Kubu Jokowi Siapkan 3 Saksi di Sidang Citizen Lawsuit

Kuasa hukum Jokowi, YB Irpan. Metrotvnews.com/ Triawati

Kubu Jokowi Siapkan 3 Saksi di Sidang Citizen Lawsuit

Triawati Prihatsari • 28 January 2026 21:54

Solo: Kubu Presiden ke 7 RI Joko Widodo menyiapkan tiga saksi dalam sidang lanjutan gugatan Citizen Lawsuit terkait keabsahan ijazah yang akan digelar di Pengadilan Negeri (PN) Solo, Selasa, 3 Februari 2026. Tiga saksi tersebut merupakan teman Jokowi saat menjalani masa kuliah kerja nyata (KKN) di Universitas Gadjah Mada (UGM) Yogyakarta. 

"Karena mahasiswa yang mengikuti program KKN tersebut saat itu berasal dari berbagai fakultas dan yang dari Fakultas Kehutanan hanya Pak Jokowi," ujar Kuasa Hukum Jokowi, YB Irpan, di Solo, Rabu, 28 Januari 2026. 

Sebelumnya, dalam sidang yang digelar Selasa, 27 Januari 2026, pihak Jokowi telah menghadirkan dua saksi yakni teman seangkatan Jokowi di Fakultas Kehutanan UGM. Kedua saksi tersebut yakni Saminudin Barori Tou dan Mustoha Iskandar.

Keduanya masuk Fakultas Kehutanan UGM pada tahun yang sama dengan Jokowi tahun 1980. Menurut Irpan, kehadiran dua saksi dalam sidang tersebut untuk memberikan penjelasan menyeluruh terkait riwayat pendidikan Jokowi di Fakultas Kehutanan UGM. 

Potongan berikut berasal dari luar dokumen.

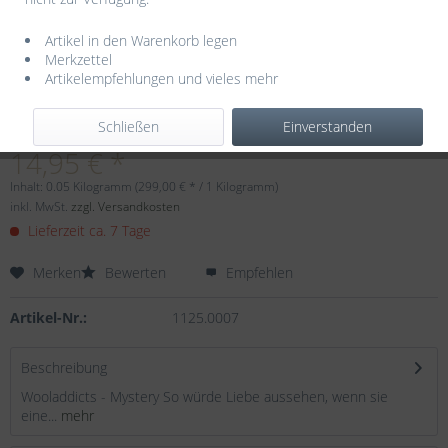
Artikel in den Warenkorb legen
Merkzettel
Artikelempfehlungen und vieles mehr
Dieser Artikel steht derzeit nicht zur Verfügung!
Schließen
Einverstanden
14,95 € *
Inhalt:
0.05 Kilogramm (299,00 € * / 1 Kilogramm)
inkl. MwSt.
zzgl. Versandkosten
Lieferzeit ca. 7 Tage
Merken
Bewerten
Empfehlen
Artikel-Nr.:
1125.0007
Beschreibung
Wooladdicts - Mystery So würde Liebe aussehen, wenn sie
eine...
mehr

"Untuk saksi Saminudin, teman seangkatan Pak Jokowi dengan konsentrasi manajemen, yang menyelesaikan studi dan diwisuda pada tahun 1995 bersama Jokowi. Kesaksian beliau penting, dengan begitu, saksi mengetahui secara pasti proses perkuliahan Pak Jokowi sejak pertama kali diterima di Fakultas Kehutanan UGM sampai wisuda,” beber Irpan. 

Sidang lanjutan perkara gugatan Citizen Lawsuit (CLS) terkait ijazah Presiden ke 7 RI Joko Widodo. (Metrotvnews.com/Tria)

Sementara itu kuasa hukum penggugat, Muhammad Taufiq mengatakan selama tiga kali persidangan, para saksi yang dihadirkan kubu Jokowi mengakui belum pernah melihat ijazah asli Jokowi. Pihaknya menyoroti perihal buku alumni Fakultas Kehutanan UGM yang terdapat kesalahan data sekolah asal Jokowi dimana pada buku alumni Fakultas Kehutanan UGM, sekolah asal Jokowi tertulis SMA 6 Yogyakarta. 

"Bahwa buku alumni, mereka (saksi dari Jokowi) mengakui betul (ada kesalahan data sekolah asal Jokowi) tapi tidak pernah ada ralat," ungkap Taufiq. 

Diketahui, gugatan dengan Nomor 211/Pdt.G/2025/PN Skt itu diajukan oleh dua alumni UGM, Top Taufan Hakim dan Bangun Sutoto. Dalam perkara itu, Jokowi tercatat sebagai Tergugat I. Sedangkan Rektor UGM Prof Ova Emilia ditetapkan sebagai Tergugat II, Wakil Rektor UGM Prof. Wening Udasmoro sebagai Tergugat III, serta Kepolisian Republik Indonesia (Polri) sebagai Turut Tergugat atau Tergugat IV.